In the near future, the U.S. may see the complete disappearance of new cars priced below $20,000. Models like the Mitsubishi Mirage, Kia Rio, and Nissan Versa are all set to be discontinued, following the loss of several other budget-friendly vehicles since 2019. This marks the end of an era for affordable entry-level cars, leaving many consumers with fewer choices.
The sharp increase in car prices began with the COVID-19 pandemic, which caused widespread disruptions in global supply chains. Prior to 2019, the average new car cost around $38,000, with affordable models helping to keep prices in check. However, pandemic-related issues, such as the microchip shortage, pushed production costs higher, giving automakers a reason to discontinue their lower-priced offerings and focus on higher-margin vehicles.
The Loss of Iconic Budget Cars
In recent years, several affordable models have been axed, including the Ford Fiesta, Chevrolet Cruze, and Hyundai Accent. The Chevrolet Spark, at one time the least expensive new car in America, is another casualty of this trend. This pattern started before the pandemic but worsened as automakers adjusted their production strategies to prioritize higher-end models with more advanced features.
While some manufacturers, like Honda, are bringing back lower trim options, car prices overall continue to climb. For example, the Honda Civic, once known for its budget-friendliness, now starts at nearly $25,000, and the Accord is priced around $28,000. These price increases reflect the broader industry trend of rising average transaction prices, which reached $46,000 in 2023—far higher than in 2019, making it increasingly difficult for average-income Americans to afford a new car.
A Small Drop in Prices and Used Car Shortages
There is some optimism, as new vehicle prices saw a decrease in mid-2023 for the first time since the pandemic. J.D. Power predicts that the average transaction price will continue to fall in 2024, offering a slight relief to buyers. However, the used car market is still struggling due to a decrease in availability, especially for vehicles less than five years old. This shortage is expected to persist, which may make affordable used cars even harder to find.
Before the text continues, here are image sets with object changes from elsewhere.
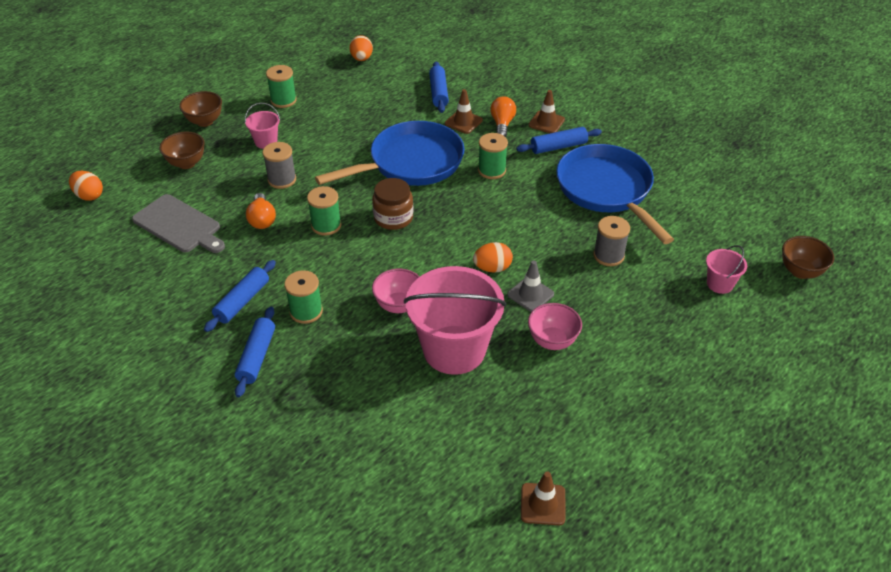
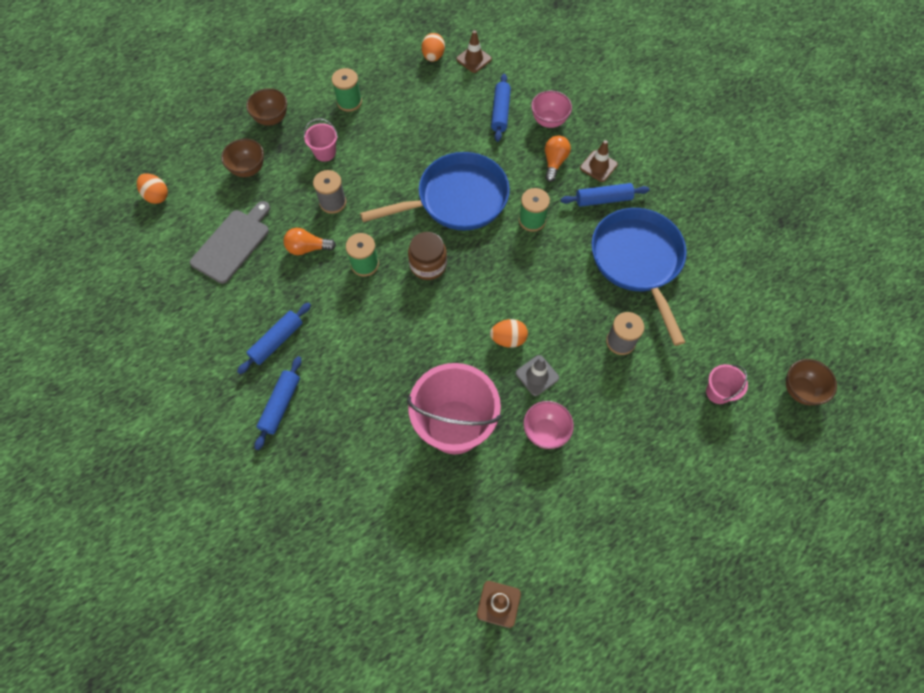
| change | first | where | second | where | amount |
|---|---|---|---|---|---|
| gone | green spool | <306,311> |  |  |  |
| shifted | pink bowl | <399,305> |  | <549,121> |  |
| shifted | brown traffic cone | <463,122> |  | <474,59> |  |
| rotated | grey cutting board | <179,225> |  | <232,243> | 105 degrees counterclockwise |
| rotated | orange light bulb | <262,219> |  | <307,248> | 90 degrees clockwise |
While many U.S. automakers turn their attention to higher-priced vehicles, Chinese automakers are stepping in with budget-friendly alternatives. Brands like BYD, Chery, and Hongqi have found success in Europe and are now eyeing the U.S. market. Chery, for example, plans to introduce cars priced under $30,000 in the U.S., a segment that American manufacturers have largely abandoned. While the sub-$20,000 market may not return, these Chinese automakers could provide a new, more affordable option for American consumers in the coming years.